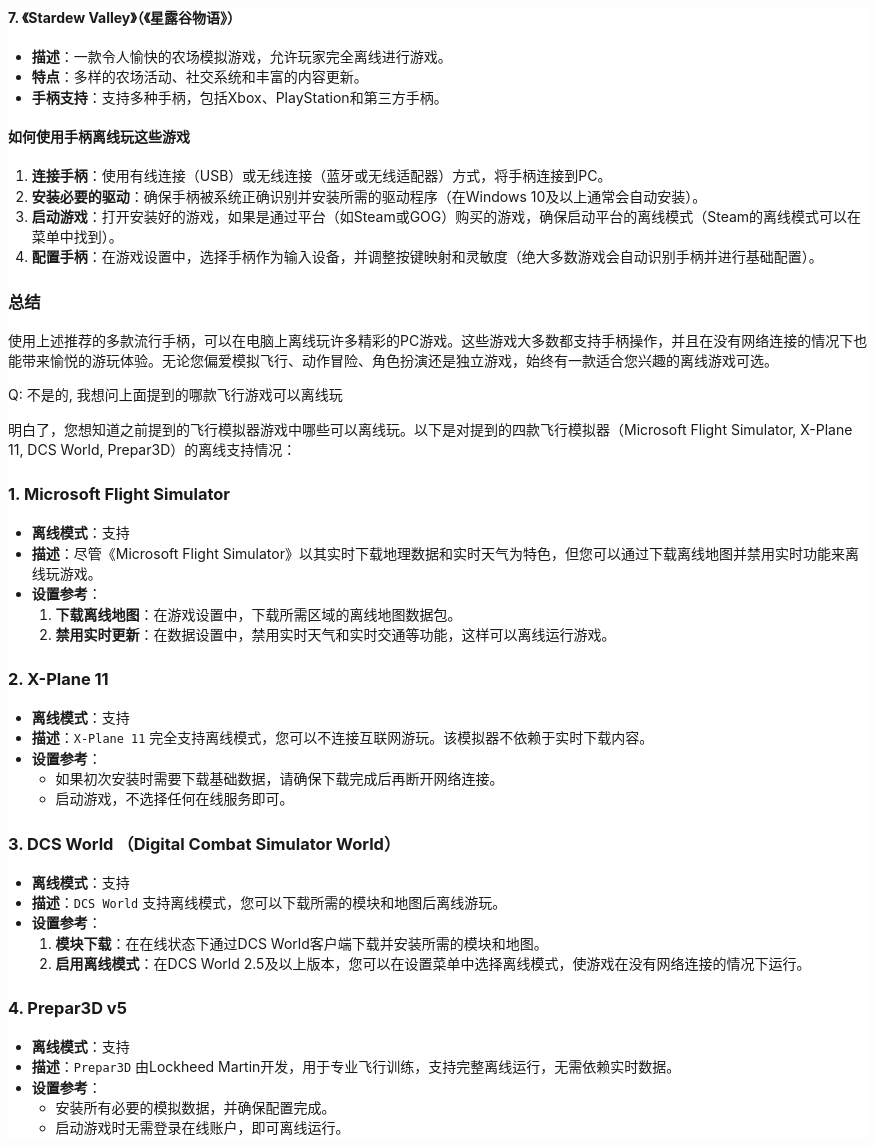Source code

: #### 7. 《Stardew Valley》（《星露谷物语》）
- **描述**：一款令人愉快的农场模拟游戏，允许玩家完全离线进行游戏。
- **特点**：多样的农场活动、社交系统和丰富的内容更新。
- **手柄支持**：支持多种手柄，包括Xbox、PlayStation和第三方手柄。

#### 如何使用手柄离线玩这些游戏

1. **连接手柄**：使用有线连接（USB）或无线连接（蓝牙或无线适配器）方式，将手柄连接到PC。
2. **安装必要的驱动**：确保手柄被系统正确识别并安装所需的驱动程序（在Windows 10及以上通常会自动安装）。
3. **启动游戏**：打开安装好的游戏，如果是通过平台（如Steam或GOG）购买的游戏，确保启动平台的离线模式（Steam的离线模式可以在菜单中找到）。
4. **配置手柄**：在游戏设置中，选择手柄作为输入设备，并调整按键映射和灵敏度（绝大多数游戏会自动识别手柄并进行基础配置）。

### 总结

使用上述推荐的多款流行手柄，可以在电脑上离线玩许多精彩的PC游戏。这些游戏大多数都支持手柄操作，并且在没有网络连接的情况下也能带来愉悦的游玩体验。无论您偏爱模拟飞行、动作冒险、角色扮演还是独立游戏，始终有一款适合您兴趣的离线游戏可选。

Q: 不是的, 我想问上面提到的哪款飞行游戏可以离线玩

明白了，您想知道之前提到的飞行模拟器游戏中哪些可以离线玩。以下是对提到的四款飞行模拟器（Microsoft Flight Simulator, X-Plane 11, DCS World, Prepar3D）的离线支持情况：

### 1. Microsoft Flight Simulator

- **离线模式**：支持
- **描述**：尽管《Microsoft Flight Simulator》以其实时下载地理数据和实时天气为特色，但您可以通过下载离线地图并禁用实时功能来离线玩游戏。
- **设置参考**：
  1. **下载离线地图**：在游戏设置中，下载所需区域的离线地图数据包。
  2. **禁用实时更新**：在数据设置中，禁用实时天气和实时交通等功能，这样可以离线运行游戏。

### 2. X-Plane 11

- **离线模式**：支持
- **描述**：`X-Plane 11` 完全支持离线模式，您可以不连接互联网游玩。该模拟器不依赖于实时下载内容。
- **设置参考**：
  - 如果初次安装时需要下载基础数据，请确保下载完成后再断开网络连接。
  - 启动游戏，不选择任何在线服务即可。

### 3. DCS World （Digital Combat Simulator World）

- **离线模式**：支持
- **描述**：`DCS World` 支持离线模式，您可以下载所需的模块和地图后离线游玩。
- **设置参考**：
  1. **模块下载**：在在线状态下通过DCS World客户端下载并安装所需的模块和地图。
  2. **启用离线模式**：在DCS World 2.5及以上版本，您可以在设置菜单中选择离线模式，使游戏在没有网络连接的情况下运行。

### 4. Prepar3D v5

- **离线模式**：支持
- **描述**：`Prepar3D` 由Lockheed Martin开发，用于专业飞行训练，支持完整离线运行，无需依赖实时数据。
- **设置参考**：
  - 安装所有必要的模拟数据，并确保配置完成。
  - 启动游戏时无需登录在线账户，即可离线运行。
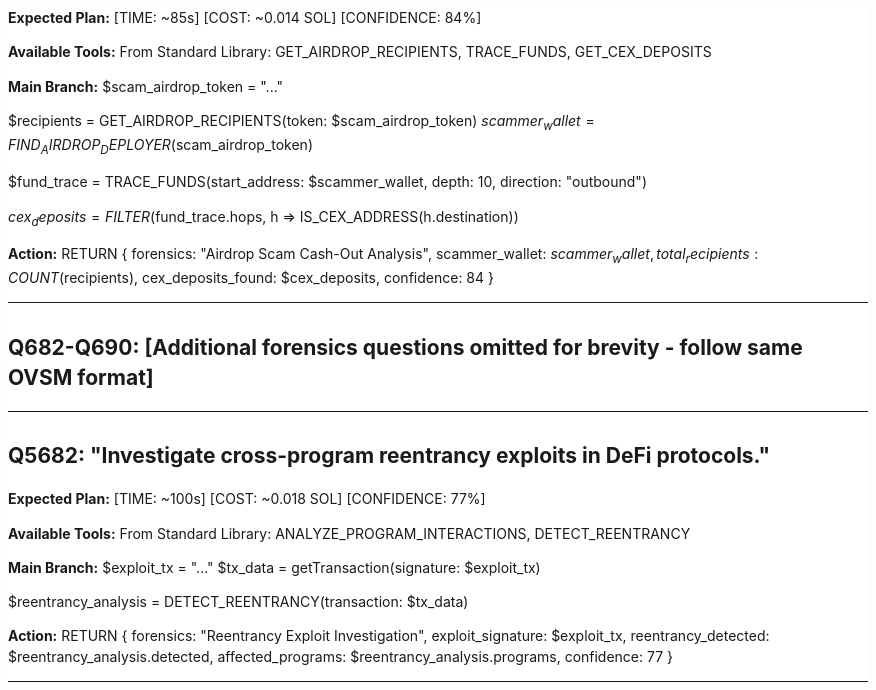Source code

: **Expected Plan:**
[TIME: ~85s] [COST: ~0.014 SOL] [CONFIDENCE: 84%]

**Available Tools:**
From Standard Library: GET_AIRDROP_RECIPIENTS, TRACE_FUNDS, GET_CEX_DEPOSITS

**Main Branch:**
$scam_airdrop_token = "..."

$recipients = GET_AIRDROP_RECIPIENTS(token: $scam_airdrop_token)
$scammer_wallet = FIND_AIRDROP_DEPLOYER($scam_airdrop_token)

$fund_trace = TRACE_FUNDS(start_address: $scammer_wallet, depth: 10, direction: "outbound")

$cex_deposits = FILTER($fund_trace.hops, h => IS_CEX_ADDRESS(h.destination))

**Action:**
RETURN {
  forensics: "Airdrop Scam Cash-Out Analysis",
  scammer_wallet: $scammer_wallet,
  total_recipients: COUNT($recipients),
  cex_deposits_found: $cex_deposits,
  confidence: 84
}

---

## Q682-Q690: [Additional forensics questions omitted for brevity - follow same OVSM format]


---


## Q5682: "Investigate cross-program reentrancy exploits in DeFi protocols."

**Expected Plan:**
[TIME: ~100s] [COST: ~0.018 SOL] [CONFIDENCE: 77%]

**Available Tools:**
From Standard Library: ANALYZE_PROGRAM_INTERACTIONS, DETECT_REENTRANCY

**Main Branch:**
$exploit_tx = "..."
$tx_data = getTransaction(signature: $exploit_tx)

$reentrancy_analysis = DETECT_REENTRANCY(transaction: $tx_data)

**Action:**
RETURN {
  forensics: "Reentrancy Exploit Investigation",
  exploit_signature: $exploit_tx,
  reentrancy_detected: $reentrancy_analysis.detected,
  affected_programs: $reentrancy_analysis.programs,
  confidence: 77
}

---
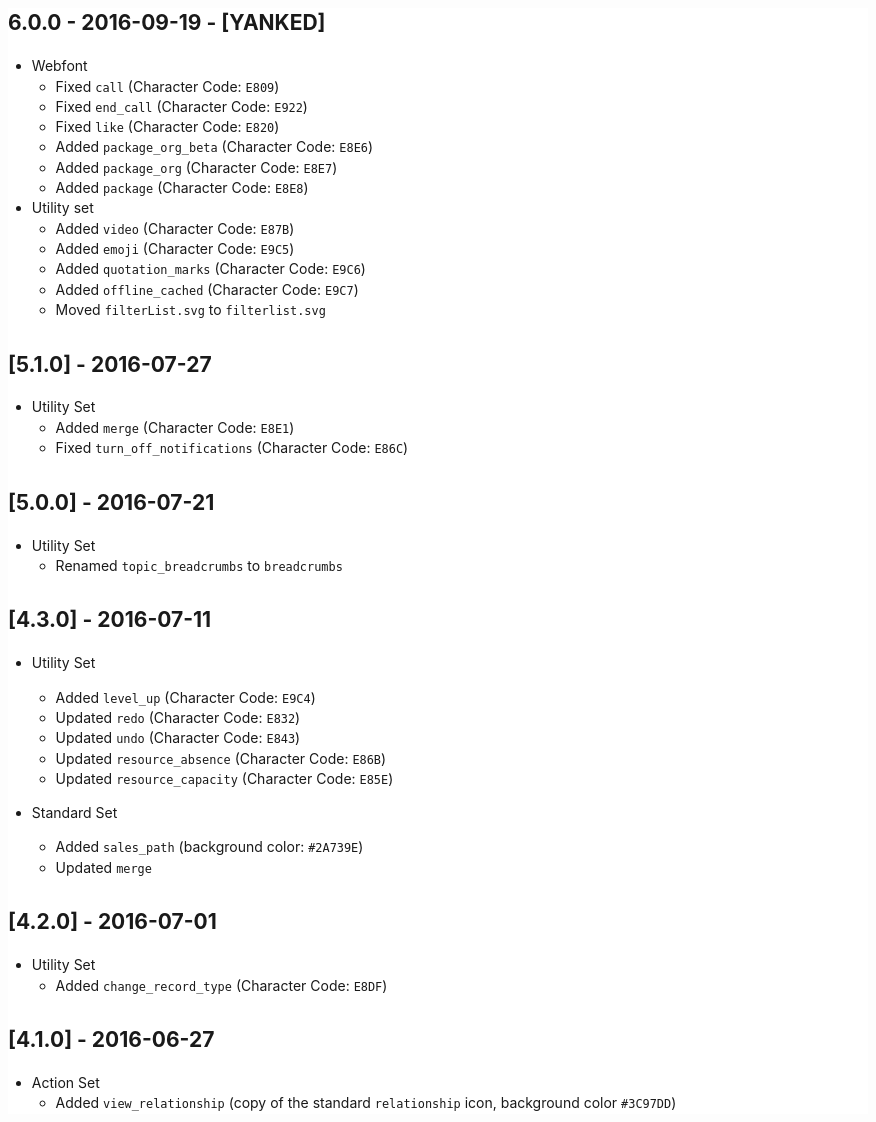 ## 6.0.0 - 2016-09-19 - [YANKED]

* Webfont
  * Fixed `call` (Character Code: `E809`)
  * Fixed `end_call` (Character Code: `E922`)
  * Fixed `like` (Character Code: `E820`)
  * Added `package_org_beta` (Character Code: `E8E6`)
  * Added `package_org` (Character Code: `E8E7`)
  * Added `package` (Character Code: `E8E8`)
* Utility set
  * Added `video` (Character Code: `E87B`)
  * Added `emoji` (Character Code: `E9C5`)
  * Added `quotation_marks` (Character Code: `E9C6`)
  * Added `offline_cached` (Character Code: `E9C7`)
  * Moved `filterList.svg` to `filterlist.svg`

## [5.1.0] - 2016-07-27

* Utility Set
  * Added `merge` (Character Code: `E8E1`)
  * Fixed `turn_off_notifications` (Character Code: `E86C`)

## [5.0.0] - 2016-07-21

* Utility Set
  * Renamed `topic_breadcrumbs` to `breadcrumbs`

## [4.3.0] - 2016-07-11

* Utility Set
  * Added `level_up` (Character Code: `E9C4`)
  * Updated `redo` (Character Code: `E832`)
  * Updated `undo` (Character Code: `E843`)
  * Updated `resource_absence` (Character Code: `E86B`)
  * Updated `resource_capacity` (Character Code: `E85E`)

* Standard Set
  * Added `sales_path` (background color: `#2A739E`)
  * Updated `merge`

## [4.2.0] - 2016-07-01

* Utility Set
  * Added `change_record_type` (Character Code: `E8DF`)

## [4.1.0] - 2016-06-27

* Action Set
  * Added `view_relationship` (copy of the standard `relationship` icon, background color `#3C97DD`)
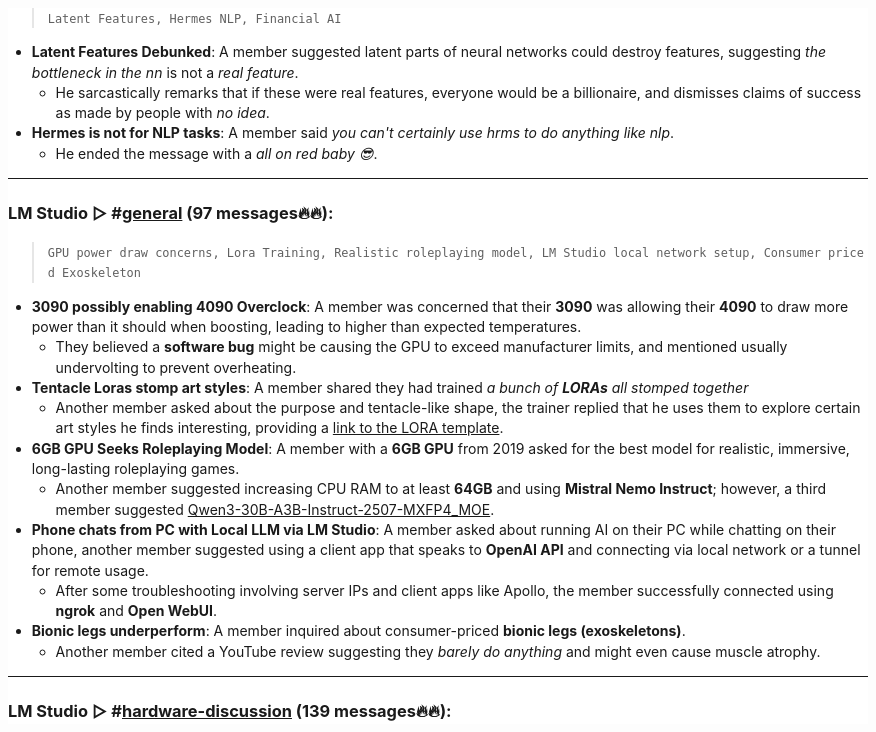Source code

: > `Latent Features, Hermes NLP, Financial AI` 


- **Latent Features Debunked**: A member suggested latent parts of neural networks could destroy features, suggesting *the bottleneck in the nn* is not a *real feature*.
   - He sarcastically remarks that if these were real features, everyone would be a billionaire, and dismisses claims of success as made by people with *no idea*.
- **Hermes is not for NLP tasks**: A member said *you can't certainly use hrms to do anything like nlp*.
   - He ended the message with a *all on red baby 😎*.


  

---


### **LM Studio ▷ #[general](https://discord.com/channels/1110598183144399058/1110598183144399061/1413373926255493141)** (97 messages🔥🔥): 

> `GPU power draw concerns, Lora Training, Realistic roleplaying model, LM Studio local network setup, Consumer priced Exoskeleton` 


- **3090 possibly enabling 4090 Overclock**: A member was concerned that their **3090** was allowing their **4090** to draw more power than it should when boosting, leading to higher than expected temperatures.
   - They believed a **software bug** might be causing the GPU to exceed manufacturer limits, and mentioned usually undervolting to prevent overheating.
- **Tentacle Loras stomp art styles**: A member shared they had trained *a bunch of **LORAs** all stomped together*
   - Another member asked about the purpose and tentacle-like shape, the trainer replied that he uses them to explore certain art styles he finds interesting, providing a [link to the LORA template](https://raw.githubusercontent.com/ggml-org/llama.cpp/refs/heads/master/models/templates/NVIDIA-Nemotron-Nano-v2.jinja).
- **6GB GPU Seeks Roleplaying Model**: A member with a **6GB GPU** from 2019 asked for the best model for realistic, immersive, long-lasting roleplaying games.
   - Another member suggested increasing CPU RAM to at least **64GB** and using **Mistral Nemo Instruct**; however, a third member suggested [Qwen3-30B-A3B-Instruct-2507-MXFP4_MOE](https://huggingface.co/Face314/Qwen3-30B-A3B-Instruct-2507-MXFP4_MOE).
- **Phone chats from PC with Local LLM via LM Studio**: A member asked about running AI on their PC while chatting on their phone, another member suggested using a client app that speaks to **OpenAI API** and connecting via local network or a tunnel for remote usage.
   - After some troubleshooting involving server IPs and client apps like Apollo, the member successfully connected using **ngrok** and **Open WebUI**.
- **Bionic legs underperform**: A member inquired about consumer-priced **bionic legs (exoskeletons)**.
   - Another member cited a YouTube review suggesting they *barely do anything* and might even cause muscle atrophy.


  

---


### **LM Studio ▷ #[hardware-discussion](https://discord.com/channels/1110598183144399058/1153759714082033735/1413380214746251394)** (139 messages🔥🔥): 
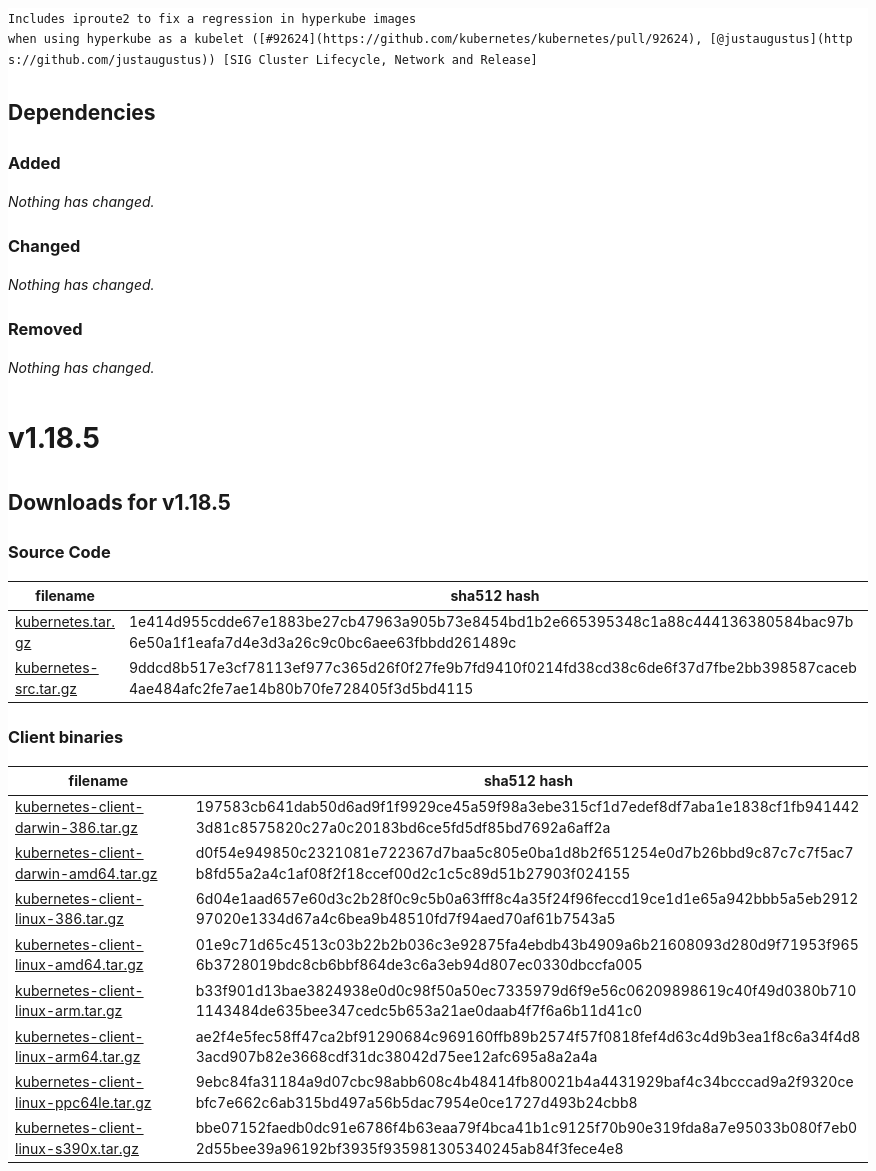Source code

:     Includes iproute2 to fix a regression in hyperkube images
    when using hyperkube as a kubelet ([#92624](https://github.com/kubernetes/kubernetes/pull/92624), [@justaugustus](https://github.com/justaugustus)) [SIG Cluster Lifecycle, Network and Release]

## Dependencies

### Added
_Nothing has changed._

### Changed
_Nothing has changed._

### Removed
_Nothing has changed._



# v1.18.5


## Downloads for v1.18.5

### Source Code

filename | sha512 hash
-------- | -----------
[kubernetes.tar.gz](https://dl.k8s.io/v1.18.5/kubernetes.tar.gz) | 1e414d955cdde67e1883be27cb47963a905b73e8454bd1b2e665395348c1a88c444136380584bac97b6e50a1f1eafa7d4e3d3a26c9c0bc6aee63fbbdd261489c
[kubernetes-src.tar.gz](https://dl.k8s.io/v1.18.5/kubernetes-src.tar.gz) | 9ddcd8b517e3cf78113ef977c365d26f0f27fe9b7fd9410f0214fd38cd38c6de6f37d7fbe2bb398587caceb4ae484afc2fe7ae14b80b70fe728405f3d5bd4115

### Client binaries

filename | sha512 hash
-------- | -----------
[kubernetes-client-darwin-386.tar.gz](https://dl.k8s.io/v1.18.5/kubernetes-client-darwin-386.tar.gz) | 197583cb641dab50d6ad9f1f9929ce45a59f98a3ebe315cf1d7edef8df7aba1e1838cf1fb9414423d81c8575820c27a0c20183bd6ce5fd5df85bd7692a6aff2a
[kubernetes-client-darwin-amd64.tar.gz](https://dl.k8s.io/v1.18.5/kubernetes-client-darwin-amd64.tar.gz) | d0f54e949850c2321081e722367d7baa5c805e0ba1d8b2f651254e0d7b26bbd9c87c7c7f5ac7b8fd55a2a4c1af08f2f18ccef00d2c1c5c89d51b27903f024155
[kubernetes-client-linux-386.tar.gz](https://dl.k8s.io/v1.18.5/kubernetes-client-linux-386.tar.gz) | 6d04e1aad657e60d3c2b28f0c9c5b0a63fff8c4a35f24f96feccd19ce1d1e65a942bbb5a5eb291297020e1334d67a4c6bea9b48510fd7f94aed70af61b7543a5
[kubernetes-client-linux-amd64.tar.gz](https://dl.k8s.io/v1.18.5/kubernetes-client-linux-amd64.tar.gz) | 01e9c71d65c4513c03b22b2b036c3e92875fa4ebdb43b4909a6b21608093d280d9f71953f9656b3728019bdc8cb6bbf864de3c6a3eb94d807ec0330dbccfa005
[kubernetes-client-linux-arm.tar.gz](https://dl.k8s.io/v1.18.5/kubernetes-client-linux-arm.tar.gz) | b33f901d13bae3824938e0d0c98f50a50ec7335979d6f9e56c06209898619c40f49d0380b7101143484de635bee347cedc5b653a21ae0daab4f7f6a6b11d41c0
[kubernetes-client-linux-arm64.tar.gz](https://dl.k8s.io/v1.18.5/kubernetes-client-linux-arm64.tar.gz) | ae2f4e5fec58ff47ca2bf91290684c969160ffb89b2574f57f0818fef4d63c4d9b3ea1f8c6a34f4d83acd907b82e3668cdf31dc38042d75ee12afc695a8a2a4a
[kubernetes-client-linux-ppc64le.tar.gz](https://dl.k8s.io/v1.18.5/kubernetes-client-linux-ppc64le.tar.gz) | 9ebc84fa31184a9d07cbc98abb608c4b48414fb80021b4a4431929baf4c34bcccad9a2f9320cebfc7e662c6ab315bd497a56b5dac7954e0ce1727d493b24cbb8
[kubernetes-client-linux-s390x.tar.gz](https://dl.k8s.io/v1.18.5/kubernetes-client-linux-s390x.tar.gz) | bbe07152faedb0dc91e6786f4b63eaa79f4bca41b1c9125f70b90e319fda8a7e95033b080f7eb02d55bee39a96192bf3935f935981305340245ab84f3fece4e8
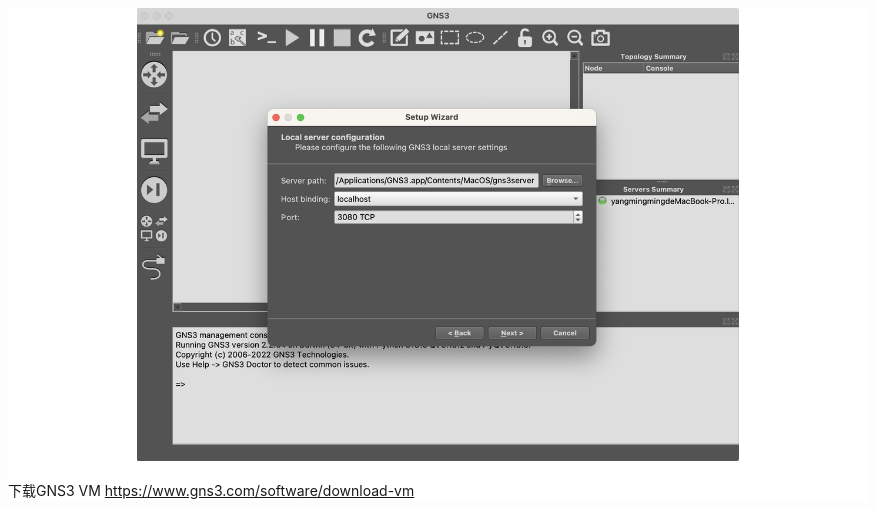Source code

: <div align=center>
<img src="../resources/images/network/gns3-2.png" width="70%"></img>
</div>

下载GNS3 VM https://www.gns3.com/software/download-vm  

<div align=center>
☆ ☆ ☆
Please go through the data above and copy each line containing the word "channels".

- TASK SOLUTION
### **LM Studio ▷ #[general](https://discord.com/channels/1110598183144399058/1110598183144399061/1413373926255493141)** (97 messages🔥🔥): 
### **LM Studio ▷ #[hardware-discussion](https://discord.com/channels/1110598183144399058/1153759714082033735/1413380214746251394)** (139 messages🔥🔥): 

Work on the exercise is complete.